La manière ferme dont ces paroles furent prononcées contrastait tellement avec la timidité ordinaire de M. Tilorier, qu’Ernest en conclut avec raison qu’il fallait que le docteur eût des craintes sérieuses pour se décider à parler ainsi.

— Mais, monsieur, dit Ernest en cherchant par son expression à adoucir l’effet des paroles un peu dures qu’il avait dites un instant avant, vous êtes donc inquiet ?

— Très-inquiet, monsieur.

— Très-inquiet ?

— Très-inquiet, je vous le répète.

Une pâleur subite couvrit le visage d’Ernest ; M. Tilorier s’en aperçut, et lui offrit son bras en disant :

— Pardon, monsieur, si j’ai mis de la brusquerie dans la manière dont je vous ai annoncé l’état fâcheux où est la santé de mademoiselle de Liron ; mais vous êtes la seule personne ici à qui je puisse m’ouvrir à ce sujet, et il est nécessaire que les secours soient promptement administrés. Cette nécessité seule a pu me faire enfreindre les lois de la politesse.

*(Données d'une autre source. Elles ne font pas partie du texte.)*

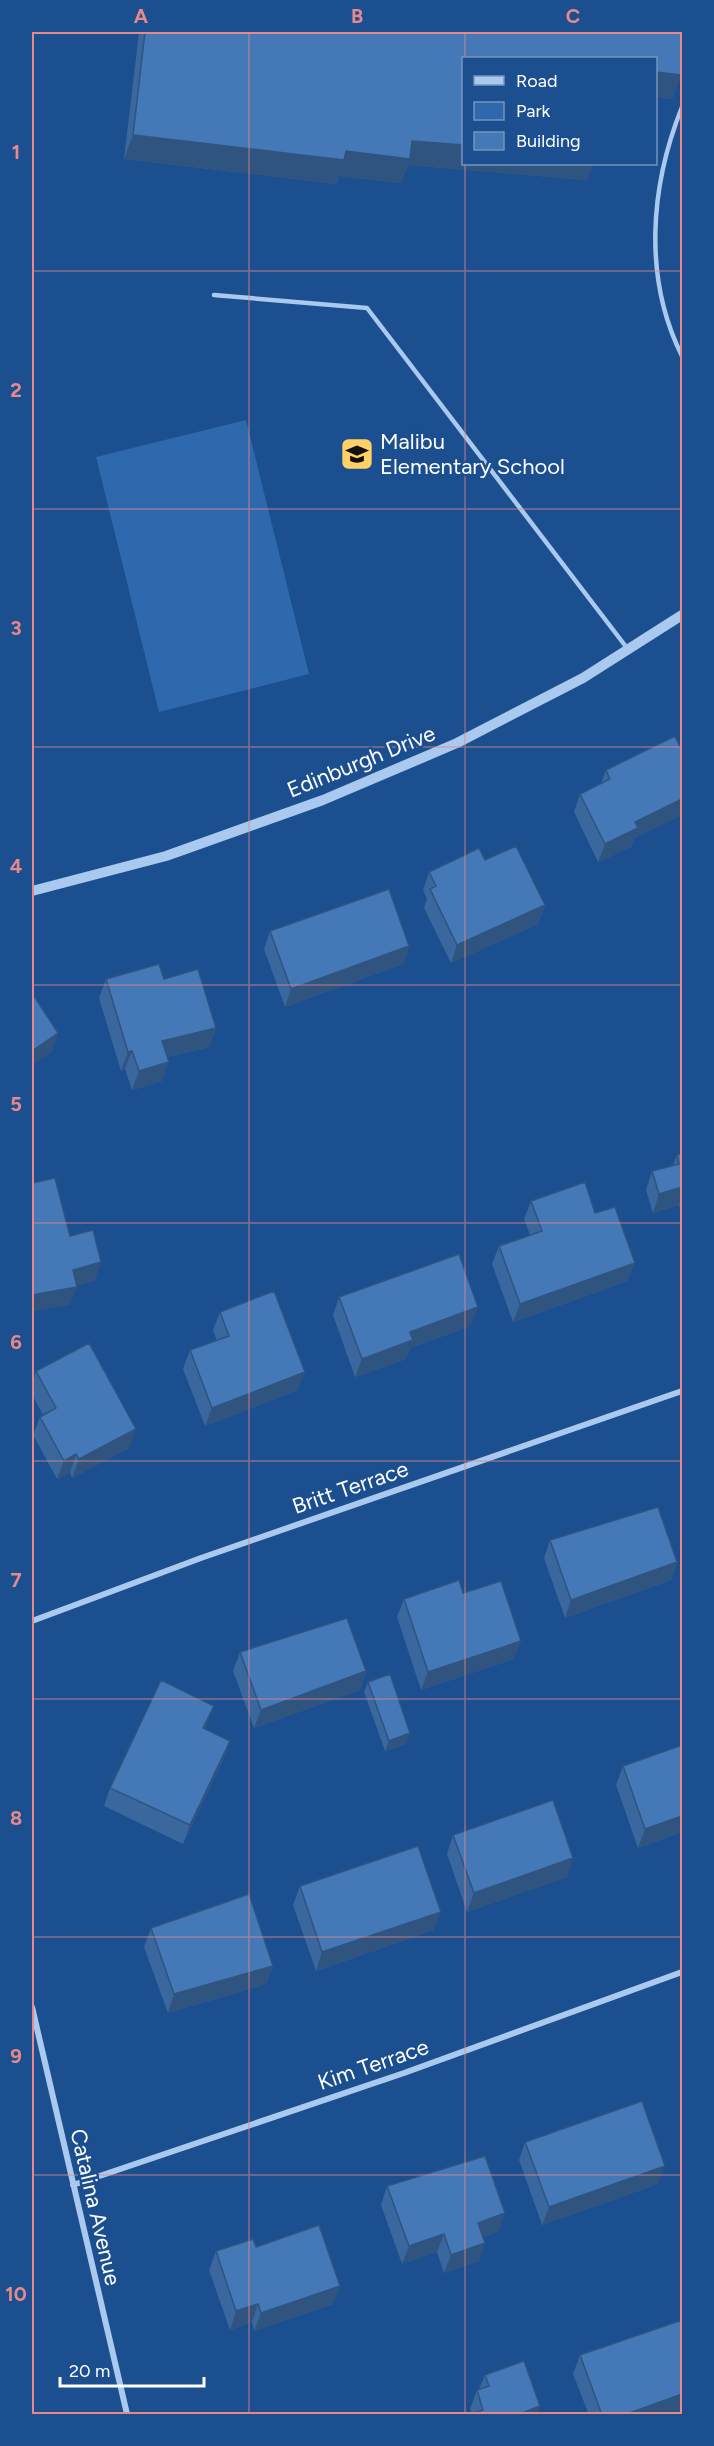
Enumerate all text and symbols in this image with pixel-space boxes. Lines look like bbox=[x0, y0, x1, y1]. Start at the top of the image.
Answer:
text: A bbox=[134, 4, 149, 28]
text: B bbox=[351, 4, 363, 28]
text: C bbox=[566, 4, 580, 28]
legend bbox=[462, 57, 657, 165]
text: Road bbox=[516, 70, 557, 92]
text: Park bbox=[516, 100, 551, 122]
text: Building bbox=[516, 130, 581, 152]
text: 1 bbox=[12, 140, 20, 164]
text: 2 bbox=[10, 378, 22, 402]
place label: Malibu Elementary School bbox=[380, 428, 565, 480]
school or university icon: Malibu Elementary School bbox=[339, 436, 375, 472]
text: 3 bbox=[10, 616, 22, 640]
street label: Edinburgh Drive bbox=[283, 719, 439, 803]
text: 4 bbox=[10, 854, 23, 878]
text: 5 bbox=[10, 1092, 22, 1116]
text: 6 bbox=[10, 1330, 22, 1354]
street label: Britt Terrace bbox=[289, 1455, 412, 1520]
text: 7 bbox=[10, 1568, 22, 1592]
text: 8 bbox=[10, 1806, 22, 1830]
street label: Kim Terrace bbox=[314, 2033, 432, 2096]
text: 9 bbox=[10, 2044, 22, 2068]
street label: Catalina Avenue bbox=[64, 2126, 127, 2288]
text: 10 bbox=[5, 2282, 27, 2306]
scale bar bbox=[60, 2350, 204, 2388]
text: 20 m bbox=[69, 2360, 110, 2382]

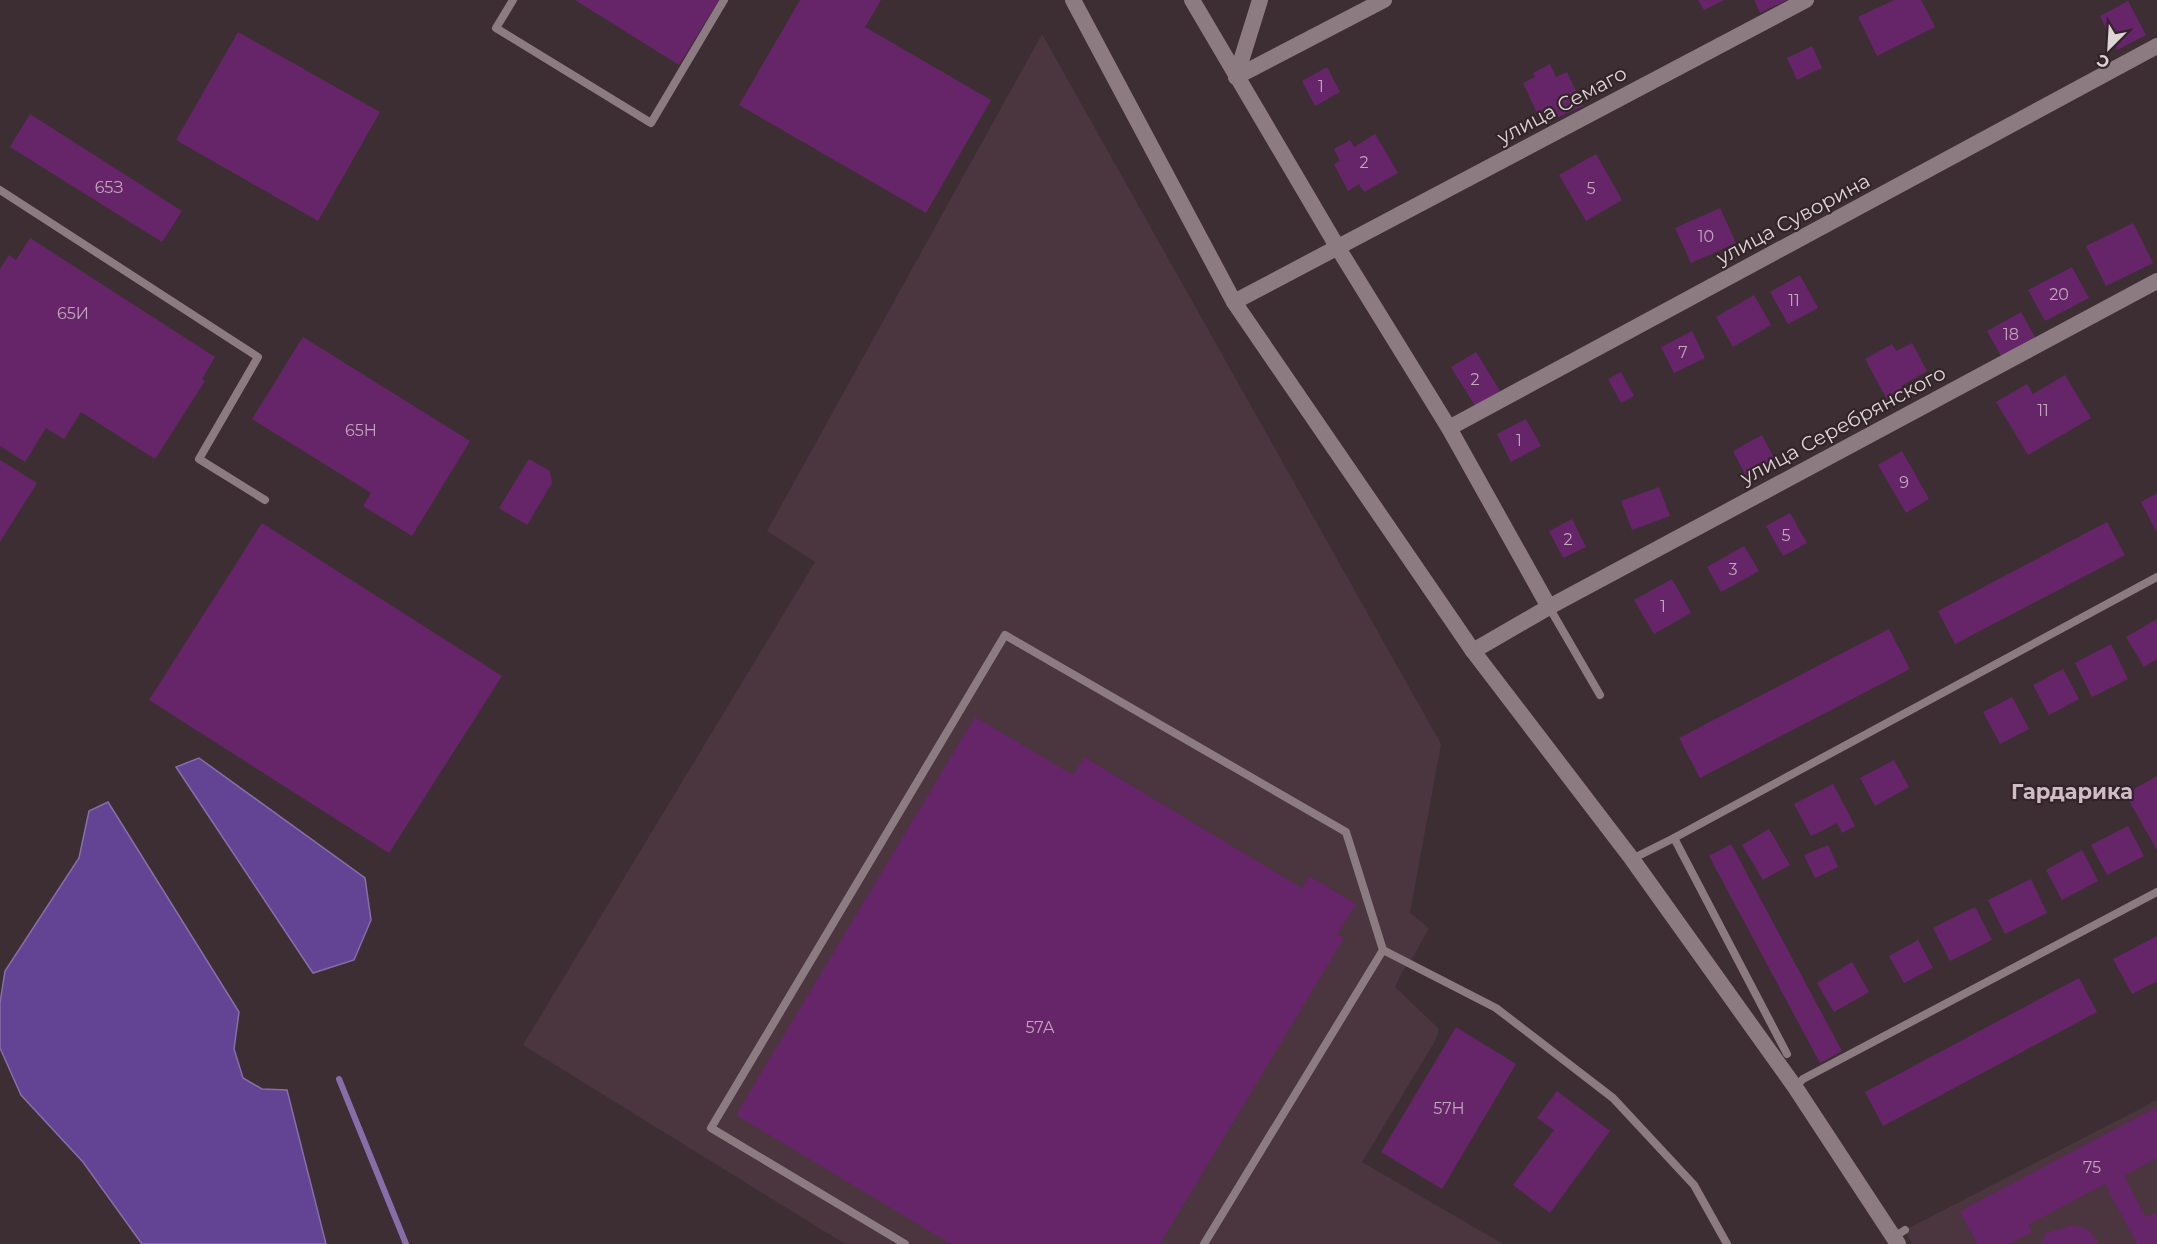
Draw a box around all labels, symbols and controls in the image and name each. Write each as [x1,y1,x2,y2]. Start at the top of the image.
north arrow [2079,18,2139,78]
text: С [2094,50,2112,72]
street label: улица Семаго [1492,61,1631,150]
house number: 1 [1318,77,1324,96]
house number: 2 [1359,153,1369,172]
street label: улица Суворина [1711,168,1874,270]
house number: 65З [95,178,123,197]
house number: 5 [1586,179,1596,198]
house number: 10 [1698,227,1714,246]
house number: 20 [2049,285,2069,304]
house number: 11 [1788,291,1800,310]
house number: 65И [57,304,89,323]
house number: 18 [2003,325,2019,344]
house number: 7 [1678,343,1688,362]
street label: улица Серебрянского [1735,361,1950,490]
house number: 2 [1470,370,1480,389]
house number: 11 [2037,401,2049,420]
house number: 65Н [345,421,377,440]
house number: 1 [1516,431,1522,450]
house number: 9 [1899,473,1909,492]
house number: 5 [1781,526,1791,545]
house number: 2 [1563,530,1573,549]
house number: 3 [1728,560,1738,579]
house number: 1 [1660,597,1666,616]
district label: Гардарика [2011,779,2133,804]
house number: 57А [1025,1018,1055,1037]
house number: 57Н [1433,1099,1465,1118]
house number: 75 [2083,1158,2101,1177]

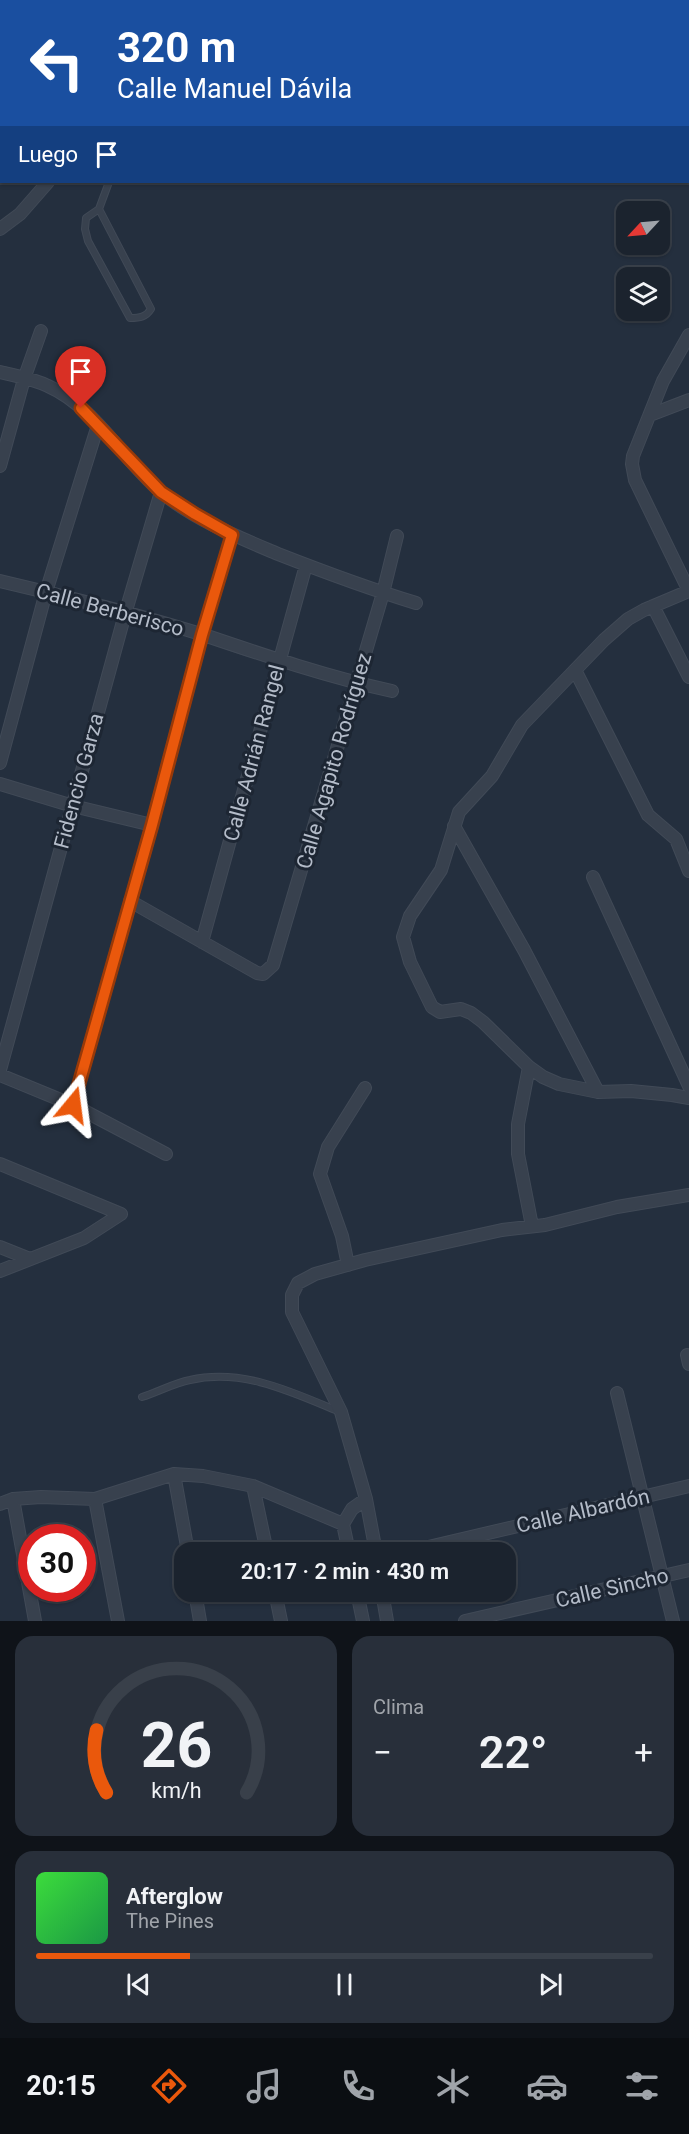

— Ah ! monsieur ! que dites-vous ? c’est moi qui me suis oublié ! pardonnez-le-moi...

Après le silence qui succéda à cette petite explication, M. Tilorier, reprenant son caractère de médecin et ses locutions timides, dit à Ernest :

— Monsieur, vous avez pu vous apercevoir avec quelle indifférence mademoiselle de Liron traite son mal. À peine si, lorsque je l’interroge à ce sujet, j’en puis recevoir quelques paroles sérieuses. Cependant il serait nécessaire... indispensable que je pusse savoir comment elle passe ses jours, ses nuits ; quelles sont ses occupations tant corporelles que mentales.

Ernest parut étonné de la nature de ces questions.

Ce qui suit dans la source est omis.